Supplied records>
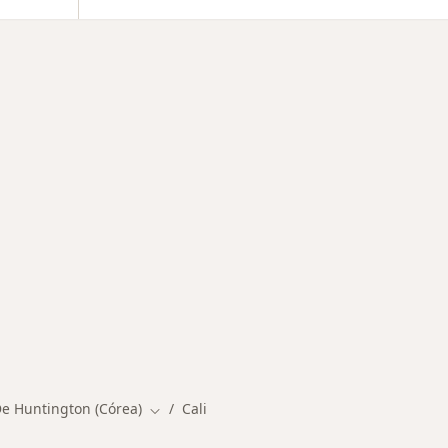
rmedades en Cali
e Huntington (Córea)
Cali
Cambiar de ciudad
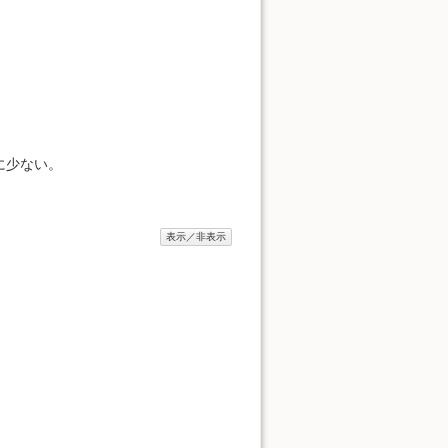
に少ない。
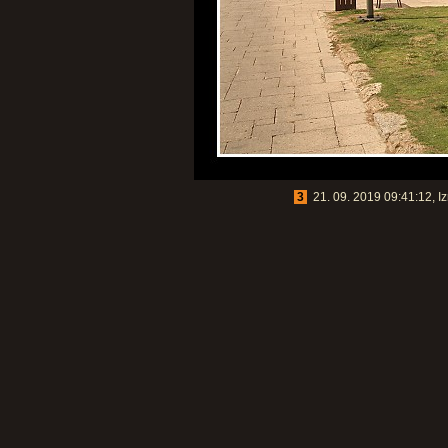
3
21. 09. 2019 09:41:12, Iz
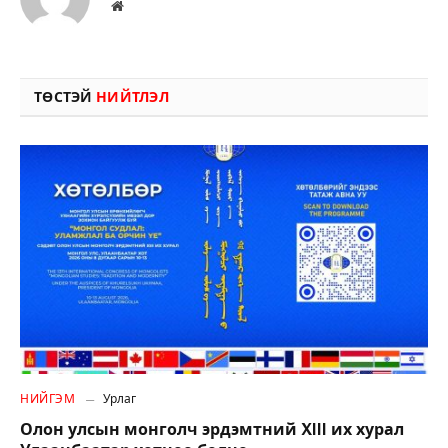
Вэбсайт
ТӨСТЭЙ
НИЙТЛЭЛ
НИЙГЭМ
Урлаг
Олон улсын монголч эрдэмтний XIII их хурал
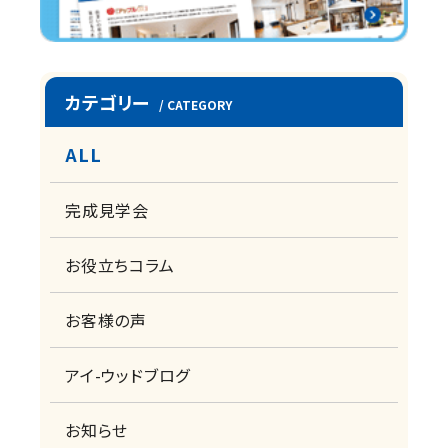
カテゴリー
/ CATEGORY
ALL
完成見学会
お役立ちコラム
お客様の声
アイ-ウッドブログ
お知らせ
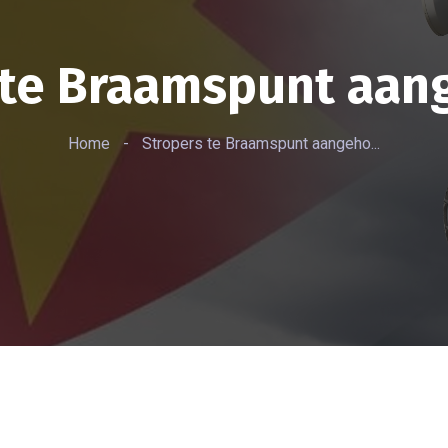
 te Braamspunt aa
Home
-
Stropers te Braamspunt aangeho...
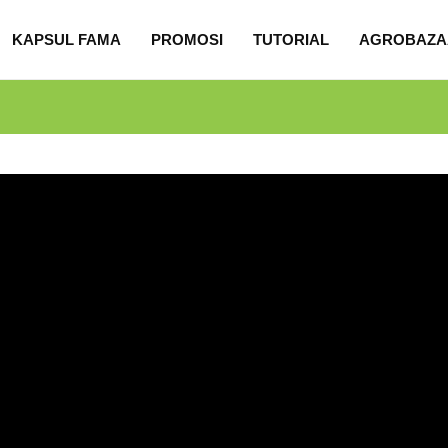
KAPSUL FAMA
PROMOSI
TUTORIAL
AGROBAZA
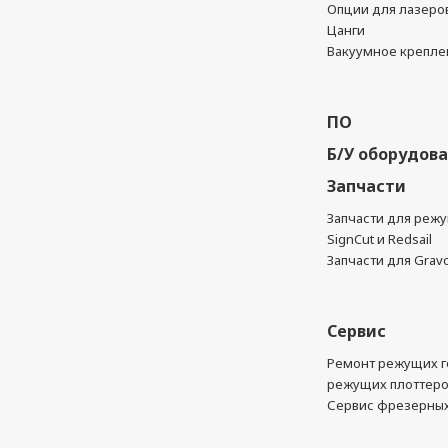
Опции для лазеро
Цанги
Вакуумное крепле
ПО
Б/У оборудов
Запчасти
Запчасти для реж
SignCut и Redsail
Запчасти для Grav
Сервис
Ремонт режущих г
режущих плоттер
Сервис фрезерных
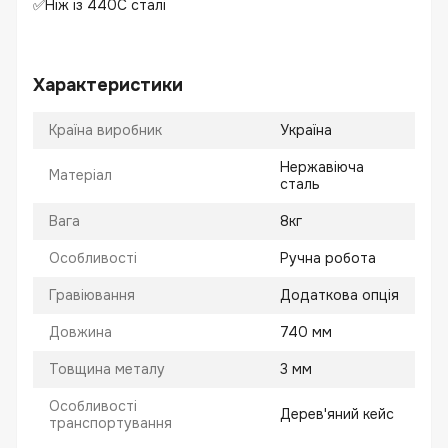
✅Ніж із 440С сталі
Характеристики
Країна виробник
Україна
Нержавіюча
Матеріал
сталь
Вага
8кг
Особливості
Ручна робота
Гравіювання
Додаткова опція
Довжина
740 мм
Товщина металу
3 мм
Особливості
Дерев'яний кейс
транспортування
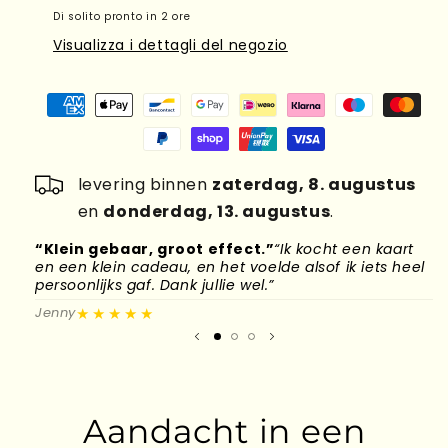
Di solito pronto in 2 ore
Visualizza i dettagli del negozio
levering binnen
zaterdag, 8. augustus
en
donderdag, 13. augustus
.
“Klein gebaar, groot effect.”
“Ik kocht een kaart
“
en een klein cadeau, en het voelde alsof ik iets heel
d
persoonlijks gaf. Dank jullie wel.”
l
★★★★★
Jenny
M
Aandacht in een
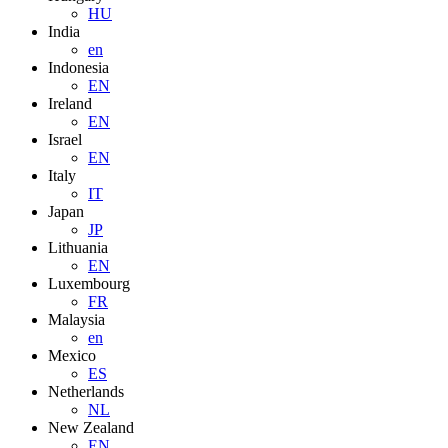
HU
India
en
Indonesia
EN
Ireland
EN
Israel
EN
Italy
IT
Japan
JP
Lithuania
EN
Luxembourg
FR
Malaysia
en
Mexico
ES
Netherlands
NL
New Zealand
EN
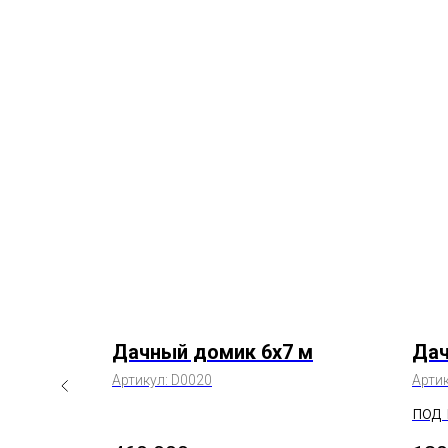
 м
Дачный домик 6х7 м
Дач
Артикул:
D0020
Арти
под 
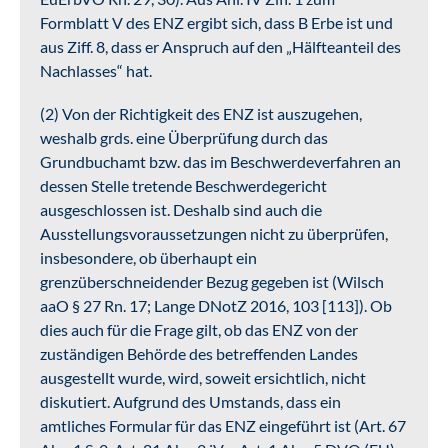
Formblatt V des ENZ ergibt sich, dass B Erbe ist und
aus Ziff. 8, dass er Anspruch auf den „Hälfteanteil des
Nachlasses“ hat.
(2) Von der Richtigkeit des ENZ ist auszugehen,
weshalb grds. eine Überprüfung durch das
Grundbuchamt bzw. das im Beschwerdeverfahren an
dessen Stelle tretende Beschwerdegericht
ausgeschlossen ist. Deshalb sind auch die
Ausstellungsvoraussetzungen nicht zu überprüfen,
insbesondere, ob überhaupt ein
grenzüberschneidender Bezug gegeben ist (Wilsch
aaO § 27 Rn. 17; Lange DNotZ 2016, 103 [113]). Ob
dies auch für die Frage gilt, ob das ENZ von der
zuständigen Behörde des betreffenden Landes
ausgestellt wurde, wird, soweit ersichtlich, nicht
diskutiert. Aufgrund des Umstands, dass ein
amtliches Formular für das ENZ eingeführt ist (Art. 67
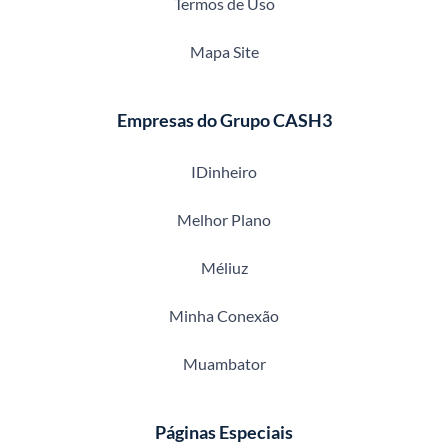
Termos de Uso
Mapa Site
Empresas do Grupo CASH3
IDinheiro
Melhor Plano
Méliuz
Minha Conexão
Muambator
Páginas Especiais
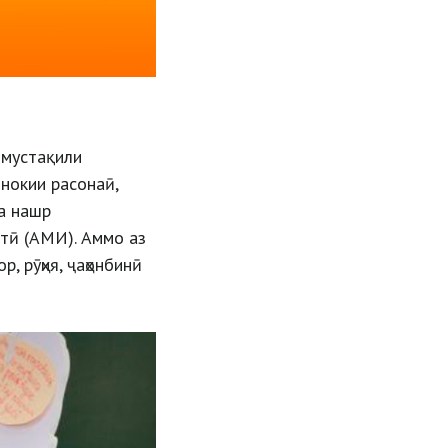
 мустақили
днокии расонаӣ,
ба нашр
отӣ (АМИ). Аммо аз
р, рӯҳия, ҷаҳонбинӣ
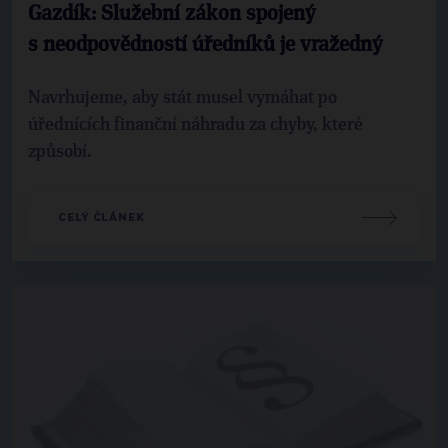
Gazdík: Služební zákon spojený
s neodpovědností úředníků je vražedný
Navrhujeme, aby stát musel vymáhat po
úřednících finanční náhradu za chyby, které
způsobí.
CELÝ ČLÁNEK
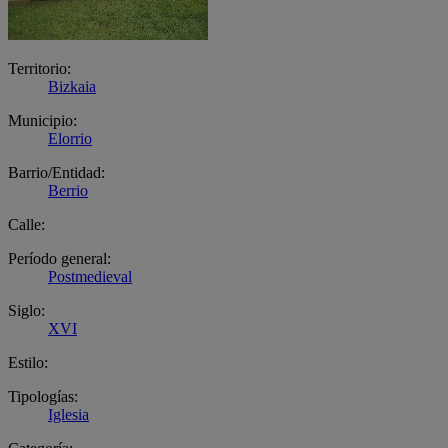
Territorio:
Bizkaia
Municipio:
Elorrio
Barrio/Entidad:
Berrio
Calle:
Período general:
Postmedieval
Siglo:
XVI
Estilo:
Tipologías:
Iglesia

Action item> Give all the text of the material above again with "Cali" swapped for "Bogotá" and nothing else changed, leaving out the pictures.

Output>
rmedades en Bogotá
e Huntington (Córea)
Bogotá
Cambiar de ciudad
に少ない。
3
21. 09. 2019 09:41:12, Iz
Вэбсайт
ТӨСТЭЙ
НИЙТЛЭЛ
НИЙГЭМ
Урлаг
Олон улсын монголч эрдэмтний XIII их хурал
カテゴリー
/ CATEGORY
ALL
完成見学会
お役立ちコラム
お客様の声
アイ-ウッドブログ
お知らせ
 te Braamspunt aa
Home
-
Stropers te Braamspunt aangeho...
KAPSUL FAMA
PROMOSI
TUTORIAL
AGROBAZA
Опции для лазеро
Цанги
Вакуумное крепле
ПО
Б/У оборудов
Запчасти
Запчасти для реж
SignCut и Redsail
Запчасти для Grav
Сервис
Ремонт режущих г
режущих плоттер
Сервис фрезерных
✅Ніж із 440С сталі
Характеристики
Країна виробник
Україна
Нержавіюча
Матеріал
сталь
Вага
8кг
Особливості
Ручна робота
Гравіювання
Додаткова опція
Довжина
740 мм
Товщина металу
3 мм
Особливості
Дерев'яний кейс
транспортування
Di solito pronto in 2 ore
Visualizza i dettagli del negozio
levering binnen
zaterdag, 8. augustus
en
donderdag, 13. augustus
.
“Klein gebaar, groot effect.”
“Ik kocht een kaart
“
en een klein cadeau, en het voelde alsof ik iets heel
d
persoonlijks gaf. Dank jullie wel.”
l
★★★★★
Jenny
M
Aandacht in een
HU
India
en
Indonesia
EN
Ireland
EN
Israel
EN
Italy
IT
Japan
JP
Lithuania
EN
Luxembourg
FR
Malaysia
en
Mexico
ES
Netherlands
NL
New Zealand
EN
 м
Дачный домик 6х7 м
Дач
Артикул:
D0020
Арти
под 
Formblatt V des ENZ ergibt sich, dass B Erbe ist und
aus Ziff. 8, dass er Anspruch auf den „Hälfteanteil des
Nachlasses“ hat.
(2) Von der Richtigkeit des ENZ ist auszugehen,
weshalb grds. eine Überprüfung durch das
Grundbuchamt bzw. das im Beschwerdeverfahren an
dessen Stelle tretende Beschwerdegericht
ausgeschlossen ist. Deshalb sind auch die
Ausstellungsvoraussetzungen nicht zu überprüfen,
insbesondere, ob überhaupt ein
grenzüberschneidender Bezug gegeben ist (Wilsch
aaO § 27 Rn. 17; Lange DNotZ 2016, 103 [113]). Ob
dies auch für die Frage gilt, ob das ENZ von der
zuständigen Behörde des betreffenden Landes
ausgestellt wurde, wird, soweit ersichtlich, nicht
diskutiert. Aufgrund des Umstands, dass ein
amtliches Formular für das ENZ eingeführt ist (Art. 67
Termos de Uso
Mapa Site
Empresas do Grupo CASH3
IDinheiro
Melhor Plano
Méliuz
Minha Conexão
Muambator
Páginas Especiais
 мустақили
днокии расонаӣ,
ба нашр
отӣ (АМИ). Аммо аз
р, рӯҳия, ҷаҳонбинӣ
Gazdík: Služební zákon spojený
s neodpovědností úředníků je vražedný
Navrhujeme, aby stát musel vymáhat po
úřednících finanční náhradu za chyby, které
způsobí.
CELÝ ČLÁNEK
Territorio:
Bizkaia
Municipio:
Elorrio
Barrio/Entidad:
Berrio
Calle:
Período general:
Postmedieval
Siglo:
XVI
Estilo:
Tipologías:
Iglesia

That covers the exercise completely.